*** Begin section ***

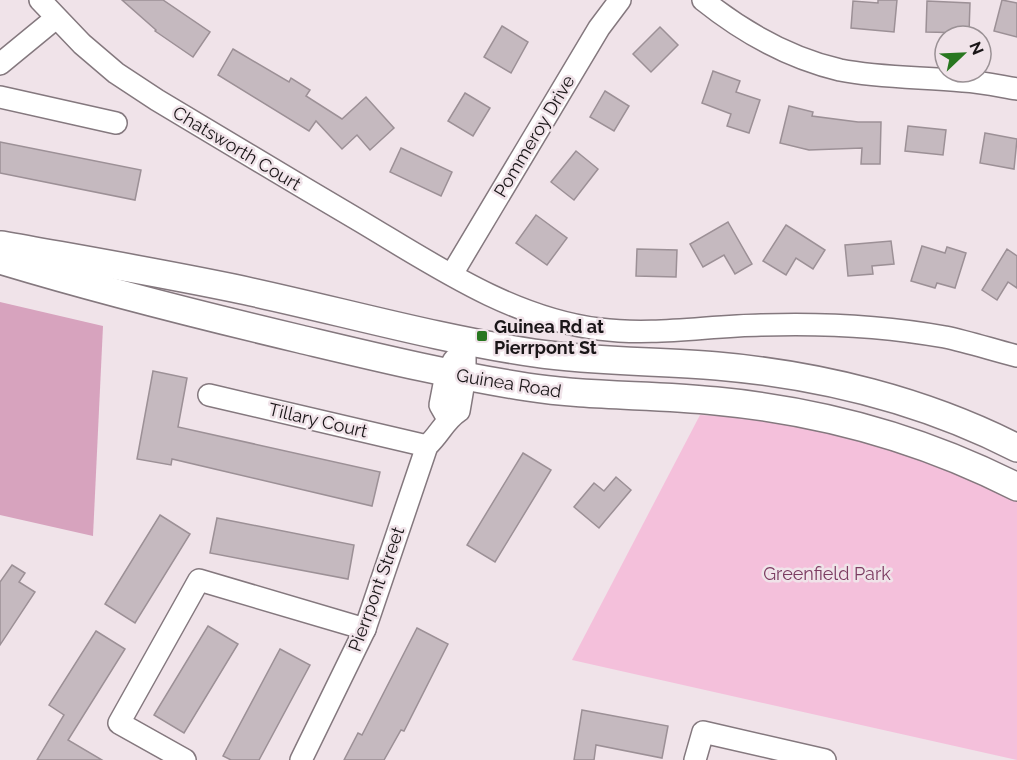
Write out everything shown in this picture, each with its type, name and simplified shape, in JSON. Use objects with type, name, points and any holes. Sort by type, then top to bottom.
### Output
[{"type":"main road","name":"Guinea Road","points":[[0,245],[231,288],[465,341],[571,358],[715,366],[801,377],[842,385],[930,411],[1017,448]]},
{"type":"main road","name":"Guinea Road","points":[[0,260],[98,289],[456,375],[568,392],[712,400],[795,411],[834,419],[919,444],[961,460],[1017,487]]},
{"type":"street","name":"Chatsworth Court","points":[[40,0],[81,44],[157,100],[452,274]]},
{"type":"street","name":"Pommeroy Drive","points":[[452,274],[599,28],[620,0]]},
{"type":"street","points":[[703,0],[748,33],[786,52],[822,65],[867,74],[965,81],[1017,89]]},
{"type":"street","points":[[0,64],[56,18]]},
{"type":"street","points":[[0,97],[116,123]]},
{"type":"street","points":[[452,274],[527,312],[556,321],[597,329],[659,332],[759,325],[820,324],[884,328],[946,338],[1017,356]]},
{"type":"street","name":"Pierrpont Street","points":[[301,760],[365,629],[428,446],[440,434],[448,419],[440,405],[456,375],[465,341]]},
{"type":"street","name":"Tillary Court","points":[[209,395],[428,446]]},
{"type":"street","points":[[185,760],[119,723],[199,580],[365,629]]},
{"type":"street","points":[[695,760],[703,732],[825,760]]},
{"type":"green space","name":"Greenfield Park","points":[[700,415],[764,418],[869,437],[1017,494],[1017,760],[572,660]]},
{"type":"shaded area","points":[[0,302],[103,326],[93,536],[0,515]]},
{"type":"building","points":[[122,0],[163,0],[210,32],[193,57],[155,31]]},
{"type":"building","points":[[878,0],[897,0],[894,32],[851,28],[853,1],[878,3]]},
{"type":"building","points":[[1002,0],[1017,3],[1017,37],[994,31]]},
{"type":"building","points":[[927,1],[970,3],[969,24],[933,24],[933,32],[926,32]]},
{"type":"building","points":[[502,26],[528,42],[511,73],[484,57]]},
{"type":"building","points":[[660,27],[678,45],[651,72],[633,54]]},
{"type":"building","points":[[233,49],[289,82],[291,78],[310,90],[306,96],[342,119],[366,97],[394,128],[370,150],[357,135],[342,149],[316,121],[309,131],[218,75]]},
{"type":"building","points":[[713,71],[740,81],[736,92],[760,100],[749,133],[727,126],[731,114],[702,103]]},
{"type":"building","points":[[605,91],[629,106],[614,131],[590,117]]},
{"type":"building","points":[[465,93],[490,108],[473,136],[448,121]]},
{"type":"building","points":[[789,106],[813,112],[812,116],[858,122],[881,122],[880,164],[861,164],[862,148],[809,150],[780,143]]},
{"type":"building","points":[[908,126],[946,130],[943,155],[905,151]]},
{"type":"building","points":[[985,133],[1017,139],[1014,169],[980,163]]},
{"type":"building","points":[[0,142],[141,170],[135,200],[0,173]]},
{"type":"building","points":[[401,148],[452,172],[441,196],[390,172]]},
{"type":"building","points":[[576,151],[598,169],[574,200],[551,182]]},
{"type":"building","points":[[536,215],[567,238],[547,265],[516,243]]},
{"type":"building","points":[[728,222],[752,264],[735,274],[724,255],[703,267],[690,244]]},
{"type":"building","points":[[786,225],[825,250],[813,269],[796,258],[786,275],[763,261]]},
{"type":"building","points":[[891,241],[894,264],[872,266],[873,274],[848,276],[845,245]]},
{"type":"building","points":[[922,246],[945,253],[947,247],[966,253],[955,288],[937,283],[935,288],[911,281]]},
{"type":"building","points":[[637,249],[677,250],[676,277],[636,276]]},
{"type":"building","points":[[1007,249],[1017,256],[1017,288],[1008,282],[997,300],[982,290]]},
{"type":"building","points":[[153,371],[187,378],[178,427],[380,472],[372,506],[172,459],[171,465],[137,459]]},
{"type":"building","points":[[523,453],[551,470],[495,562],[467,545]]},
{"type":"building","points":[[616,477],[631,490],[599,528],[574,507],[594,483],[604,491]]},
{"type":"building","points":[[160,515],[190,534],[135,623],[105,604]]},
{"type":"building","points":[[217,518],[354,545],[348,579],[210,553]]},
{"type":"building","points":[[12,565],[25,573],[19,582],[35,592],[0,645],[0,582]]},
{"type":"building","points":[[208,626],[238,644],[184,733],[154,715]]},
{"type":"building","points":[[417,628],[448,644],[404,731],[401,730],[384,760],[344,760],[358,733],[362,735]]},
{"type":"building","points":[[96,631],[125,649],[68,740],[102,760],[37,760],[64,715],[49,705]]},
{"type":"building","points":[[280,649],[310,665],[259,760],[231,760],[223,756]]},
{"type":"building","points":[[582,710],[668,726],[662,758],[596,745],[594,760],[574,760]]},
{"type":"place","name":"Guinea Rd at Pierrpont St","points":[[482,336]]}]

*** End section ***

**WHAT YOU HAVE TO DO**.
Retype the listing exactly and drop the pictures.

**EXERCISE RESULT**.
Write out everything shown in this picture, each with its type, name and simplified shape, in JSON. Use objects with type, name, points and any holes. Sort by type, then top to bottom.
### Output
[{"type":"main road","name":"Guinea Road","points":[[0,245],[231,288],[465,341],[571,358],[715,366],[801,377],[842,385],[930,411],[1017,448]]},
{"type":"main road","name":"Guinea Road","points":[[0,260],[98,289],[456,375],[568,392],[712,400],[795,411],[834,419],[919,444],[961,460],[1017,487]]},
{"type":"street","name":"Chatsworth Court","points":[[40,0],[81,44],[157,100],[452,274]]},
{"type":"street","name":"Pommeroy Drive","points":[[452,274],[599,28],[620,0]]},
{"type":"street","points":[[703,0],[748,33],[786,52],[822,65],[867,74],[965,81],[1017,89]]},
{"type":"street","points":[[0,64],[56,18]]},
{"type":"street","points":[[0,97],[116,123]]},
{"type":"street","points":[[452,274],[527,312],[556,321],[597,329],[659,332],[759,325],[820,324],[884,328],[946,338],[1017,356]]},
{"type":"street","name":"Pierrpont Street","points":[[301,760],[365,629],[428,446],[440,434],[448,419],[440,405],[456,375],[465,341]]},
{"type":"street","name":"Tillary Court","points":[[209,395],[428,446]]},
{"type":"street","points":[[185,760],[119,723],[199,580],[365,629]]},
{"type":"street","points":[[695,760],[703,732],[825,760]]},
{"type":"green space","name":"Greenfield Park","points":[[700,415],[764,418],[869,437],[1017,494],[1017,760],[572,660]]},
{"type":"shaded area","points":[[0,302],[103,326],[93,536],[0,515]]},
{"type":"building","points":[[122,0],[163,0],[210,32],[193,57],[155,31]]},
{"type":"building","points":[[878,0],[897,0],[894,32],[851,28],[853,1],[878,3]]},
{"type":"building","points":[[1002,0],[1017,3],[1017,37],[994,31]]},
{"type":"building","points":[[927,1],[970,3],[969,24],[933,24],[933,32],[926,32]]},
{"type":"building","points":[[502,26],[528,42],[511,73],[484,57]]},
{"type":"building","points":[[660,27],[678,45],[651,72],[633,54]]},
{"type":"building","points":[[233,49],[289,82],[291,78],[310,90],[306,96],[342,119],[366,97],[394,128],[370,150],[357,135],[342,149],[316,121],[309,131],[218,75]]},
{"type":"building","points":[[713,71],[740,81],[736,92],[760,100],[749,133],[727,126],[731,114],[702,103]]},
{"type":"building","points":[[605,91],[629,106],[614,131],[590,117]]},
{"type":"building","points":[[465,93],[490,108],[473,136],[448,121]]},
{"type":"building","points":[[789,106],[813,112],[812,116],[858,122],[881,122],[880,164],[861,164],[862,148],[809,150],[780,143]]},
{"type":"building","points":[[908,126],[946,130],[943,155],[905,151]]},
{"type":"building","points":[[985,133],[1017,139],[1014,169],[980,163]]},
{"type":"building","points":[[0,142],[141,170],[135,200],[0,173]]},
{"type":"building","points":[[401,148],[452,172],[441,196],[390,172]]},
{"type":"building","points":[[576,151],[598,169],[574,200],[551,182]]},
{"type":"building","points":[[536,215],[567,238],[547,265],[516,243]]},
{"type":"building","points":[[728,222],[752,264],[735,274],[724,255],[703,267],[690,244]]},
{"type":"building","points":[[786,225],[825,250],[813,269],[796,258],[786,275],[763,261]]},
{"type":"building","points":[[891,241],[894,264],[872,266],[873,274],[848,276],[845,245]]},
{"type":"building","points":[[922,246],[945,253],[947,247],[966,253],[955,288],[937,283],[935,288],[911,281]]},
{"type":"building","points":[[637,249],[677,250],[676,277],[636,276]]},
{"type":"building","points":[[1007,249],[1017,256],[1017,288],[1008,282],[997,300],[982,290]]},
{"type":"building","points":[[153,371],[187,378],[178,427],[380,472],[372,506],[172,459],[171,465],[137,459]]},
{"type":"building","points":[[523,453],[551,470],[495,562],[467,545]]},
{"type":"building","points":[[616,477],[631,490],[599,528],[574,507],[594,483],[604,491]]},
{"type":"building","points":[[160,515],[190,534],[135,623],[105,604]]},
{"type":"building","points":[[217,518],[354,545],[348,579],[210,553]]},
{"type":"building","points":[[12,565],[25,573],[19,582],[35,592],[0,645],[0,582]]},
{"type":"building","points":[[208,626],[238,644],[184,733],[154,715]]},
{"type":"building","points":[[417,628],[448,644],[404,731],[401,730],[384,760],[344,760],[358,733],[362,735]]},
{"type":"building","points":[[96,631],[125,649],[68,740],[102,760],[37,760],[64,715],[49,705]]},
{"type":"building","points":[[280,649],[310,665],[259,760],[231,760],[223,756]]},
{"type":"building","points":[[582,710],[668,726],[662,758],[596,745],[594,760],[574,760]]},
{"type":"place","name":"Guinea Rd at Pierrpont St","points":[[482,336]]}]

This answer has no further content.